→ **Passage for review**
╭──

# It wasn’t perfect, but Tito Ortiz stuck around for a happy ending



## No_Mercy (Oct 17, 2006)

Ultimately I think Tito was cannon fodder due to his lack of articulation. Back then he had blonde hair and today he still rocks it with the same shorts. To me that shows that he's real as much as people hate on em. 

I watched his very first fight and remember when he was beating Guy Metzger then the ref stopped it and Guy beat em with a choke. He got his revenge I believe thus starting the war with Lions Den. That's probably what he'll be best known for along with taking a beating against Chuck due to their media portraying that over and over. He actually beat some solid competition in Belfort, Wanderlei, The Janitor, Griffin, among others. I just don't think he ever got his dues cuz he was an easy person to hate on. There's no denying it though, he was a pioneer of the sport and most do not age or leave the cage/Octagon gracefully like his long time nemesis The Iceman. Good for Tito. I enjoyed watching him all these years win or lose. So long Hungtington Beach Bad Boy!



> In fighting, you don’t necessarily get just one chance to make a good last impression. You can take as many as you need, though it’s seldom advised to try and outlast your own vitality. Chuck Liddell had to have the truth pounded into him between 2008 and 2010 with three straight knockout losses, the second two (against Mauricio Rua and Rich Franklin) which were booked as if to prove the reports of his demise premature. He didn’t get a good last impression. Neither did Franklin, for that matter, who lost to Cung Le in violent fashion in 2012. And in fact, neither did Le, who was left wheezing blood in his final fight by Michael Bisping in 2014.
> 
> Somewhere at the end of a career, storied or not, competition at the highest level in fighting slips into a public form of battery. Witness what happened to B.J. Penn just a week ago. He didn’t belong in the cage with 24-year-old Yair Rodriguez, even if from a promotional standpoint wool was invented to pull over people’s eyes. The company line was that Penn wanted to return to glory.
> 
> ...


----------



## Ricardinho (Jun 6, 2009)

He had a nice carreer and was at the top of the LHW division for 3 years in the UFC. But mostly that was due to the lack of competition and when guys like Liddel and Couture started competing at that weight he came short. But still he was a remarkable person in our sport and always had an entertainment factor!


----------

╰──

→ **Work item A**
Find each line in the records that contains the string "Lampung" with matching case, and copy those lines.

→ **Given information**
╭──

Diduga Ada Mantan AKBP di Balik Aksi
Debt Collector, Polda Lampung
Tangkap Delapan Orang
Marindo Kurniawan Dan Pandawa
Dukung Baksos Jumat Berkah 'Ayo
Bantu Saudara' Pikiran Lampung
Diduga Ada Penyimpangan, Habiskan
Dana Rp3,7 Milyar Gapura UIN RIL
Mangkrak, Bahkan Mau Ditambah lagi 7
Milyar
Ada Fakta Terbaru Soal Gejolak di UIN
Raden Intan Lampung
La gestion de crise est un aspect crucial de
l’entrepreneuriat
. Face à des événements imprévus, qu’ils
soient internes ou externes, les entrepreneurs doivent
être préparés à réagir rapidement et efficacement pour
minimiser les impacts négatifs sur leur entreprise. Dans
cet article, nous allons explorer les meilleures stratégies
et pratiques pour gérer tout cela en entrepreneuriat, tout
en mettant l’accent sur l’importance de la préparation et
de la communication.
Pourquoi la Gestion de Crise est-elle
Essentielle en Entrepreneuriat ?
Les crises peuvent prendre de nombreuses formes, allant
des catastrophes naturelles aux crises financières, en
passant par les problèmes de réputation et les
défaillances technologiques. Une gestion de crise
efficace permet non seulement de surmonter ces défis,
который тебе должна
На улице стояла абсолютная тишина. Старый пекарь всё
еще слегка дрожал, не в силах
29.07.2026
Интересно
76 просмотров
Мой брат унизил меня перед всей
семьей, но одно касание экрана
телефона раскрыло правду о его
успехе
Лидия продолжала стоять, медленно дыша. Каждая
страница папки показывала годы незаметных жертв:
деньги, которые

╰──
╭──

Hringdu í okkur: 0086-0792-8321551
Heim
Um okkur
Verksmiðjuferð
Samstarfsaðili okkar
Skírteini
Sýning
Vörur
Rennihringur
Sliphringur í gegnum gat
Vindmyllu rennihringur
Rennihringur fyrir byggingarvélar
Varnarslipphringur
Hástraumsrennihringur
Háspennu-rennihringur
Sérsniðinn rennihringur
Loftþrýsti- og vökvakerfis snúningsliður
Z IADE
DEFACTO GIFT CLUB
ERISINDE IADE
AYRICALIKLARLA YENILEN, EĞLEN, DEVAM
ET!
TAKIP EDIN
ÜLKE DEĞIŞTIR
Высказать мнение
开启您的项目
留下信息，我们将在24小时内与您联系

╰──

→ **Work item B**
According to the Tito Ortiz thread, how many straight knockout losses did Chuck Liddell have between 2008 and 2010?

→ **Answer area A**
Debt Collector, Polda Lampung
Bantu Saudara' Pikiran Lampung
Raden Intan Lampung

→ **Answer area B**
Three.